São Paulo (AUN - USP) - “Meu objetivo é traçar as relações entre patrimônios genéticos que podem levar à suscetibilidade ou à resistência à Paracoccidioidomicose” - doença pulmonar causada por fungos -, afirma Vera Lucia Garcia Calich, pesquisadora do Instituto de Ciências Biomédicas (ICB) da USP.
O fungo é um patógeno primário, ou seja, afeta pessoas não imunodeficientes. A infecção se dá por inalação: o fungo entra no corpo humano na forma de esporos e só se transforma em levedura - forma que pode ser prejudicial - dentro de células de defesa do corpo (macrófagas). Se estabelece então nos pulmões e pode apenas habitá-lo sem causar danos ao hospedeiro. Isto acontece quando a população do invasor é controlada pelo sistema imunológico e a pessoa não fica doente. No entanto, em pessoas de certo patrimônio genético essa doença pode se tornar sistêmica, espalhando do pulmão para outros órgãos.

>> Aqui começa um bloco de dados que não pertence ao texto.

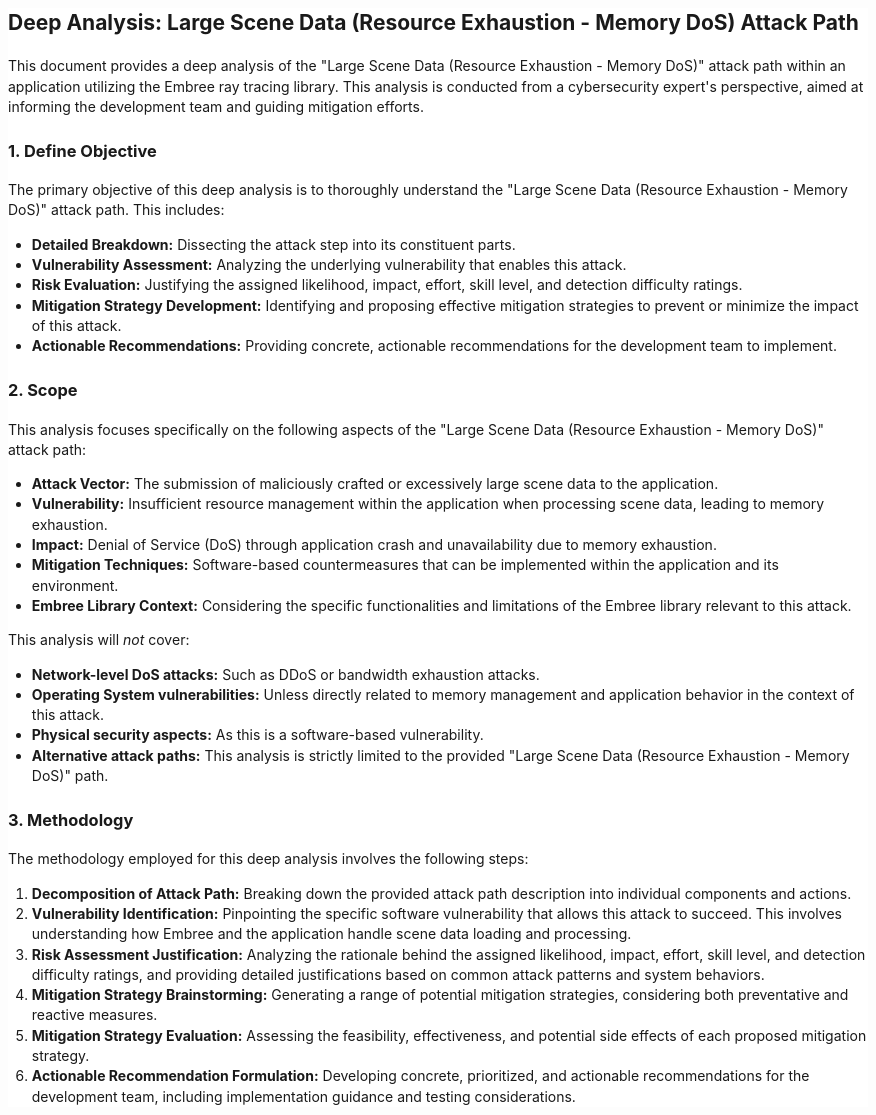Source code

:## Deep Analysis: Large Scene Data (Resource Exhaustion - Memory DoS) Attack Path

This document provides a deep analysis of the "Large Scene Data (Resource Exhaustion - Memory DoS)" attack path within an application utilizing the Embree ray tracing library. This analysis is conducted from a cybersecurity expert's perspective, aimed at informing the development team and guiding mitigation efforts.

### 1. Define Objective

The primary objective of this deep analysis is to thoroughly understand the "Large Scene Data (Resource Exhaustion - Memory DoS)" attack path. This includes:

*   **Detailed Breakdown:**  Dissecting the attack step into its constituent parts.
*   **Vulnerability Assessment:**  Analyzing the underlying vulnerability that enables this attack.
*   **Risk Evaluation:**  Justifying the assigned likelihood, impact, effort, skill level, and detection difficulty ratings.
*   **Mitigation Strategy Development:**  Identifying and proposing effective mitigation strategies to prevent or minimize the impact of this attack.
*   **Actionable Recommendations:** Providing concrete, actionable recommendations for the development team to implement.

### 2. Scope

This analysis focuses specifically on the following aspects of the "Large Scene Data (Resource Exhaustion - Memory DoS)" attack path:

*   **Attack Vector:**  The submission of maliciously crafted or excessively large scene data to the application.
*   **Vulnerability:**  Insufficient resource management within the application when processing scene data, leading to memory exhaustion.
*   **Impact:**  Denial of Service (DoS) through application crash and unavailability due to memory exhaustion.
*   **Mitigation Techniques:**  Software-based countermeasures that can be implemented within the application and its environment.
*   **Embree Library Context:**  Considering the specific functionalities and limitations of the Embree library relevant to this attack.

This analysis will *not* cover:

*   **Network-level DoS attacks:**  Such as DDoS or bandwidth exhaustion attacks.
*   **Operating System vulnerabilities:**  Unless directly related to memory management and application behavior in the context of this attack.
*   **Physical security aspects:**  As this is a software-based vulnerability.
*   **Alternative attack paths:**  This analysis is strictly limited to the provided "Large Scene Data (Resource Exhaustion - Memory DoS)" path.

### 3. Methodology

The methodology employed for this deep analysis involves the following steps:

1.  **Decomposition of Attack Path:** Breaking down the provided attack path description into individual components and actions.
2.  **Vulnerability Identification:**  Pinpointing the specific software vulnerability that allows this attack to succeed. This involves understanding how Embree and the application handle scene data loading and processing.
3.  **Risk Assessment Justification:**  Analyzing the rationale behind the assigned likelihood, impact, effort, skill level, and detection difficulty ratings, and providing detailed justifications based on common attack patterns and system behaviors.
4.  **Mitigation Strategy Brainstorming:**  Generating a range of potential mitigation strategies, considering both preventative and reactive measures.
5.  **Mitigation Strategy Evaluation:**  Assessing the feasibility, effectiveness, and potential side effects of each proposed mitigation strategy.
6.  **Actionable Recommendation Formulation:**  Developing concrete, prioritized, and actionable recommendations for the development team, including implementation guidance and testing considerations.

Ainda não se sabe o habitat do fungo, o que torna muito difícil a prevenção. Há teorias de que ele reside na terra como esporo, outros já dizem que ele vive em ambientes de alta umidade e já foram encontrados espécimes até em pinguins do Antártida. Como a doença afeta muitos agricultores, a pesquisadora crê mais na hipótese da relação com a terra.
Outra constatação importante foi a descoberta do fungo no fígado de tatus. Em Botucatu, região endêmica da doença, mais de 50% dos tatus têm a infecção. Hoje se estuda as respostas do sistema imunológico do tatu para entender melhor o processo. “Por que eu injeto o mesmo fungo no pulmão de dois animais de patrimônio genético diferente e um se cura e outro morre?”, é a pergunta que a cientista busca responder.
No que se estudou até agora, a proporção de humanos infectados com este fungo é de 80 homens doentes para cada mulher. Hormônios femininos podem impedir a transformação do esporo, evitando a doença, e mulheres naturalmente já têm um sistema imunológico com resposta mais rápida a infecções. Porém, isso as deixa mais propensas a doenças auto-imunes – o sistema ataca o próprio corpo.
Além disso “excesso de atividade do sistema imune pode desativar vários mecanismos da própria imunidade”, afirma Vera. Como o fungo é muito resistente aos processos imunológicos do corpo humano, ataques fortes não costumam matá-lo, e ele passa a viver num ambiente que não sabe mais se defender dele, tornando a doença mais grave. Em caso de pacientes graves, ainda não foi desenvolvido um método de imunização por drogas, o que se faz é estimular a produção de macrófagos.
Vera conta que os estudos dessa doença começaram em 1908, com Adolfo Lutz, que descreveu o fungo e os sintomas. Desde então poucos avanços foram feitos, quando a cientista iniciou seus estudos na área o tema era pouco ou nada tratado no meio científico. Hoje, após várias publicações, seu núcleo de pesquisa cresceu bastante e foi estimulado o debate em Universidade por todo o mundo, reativando a produção sobre o assunto.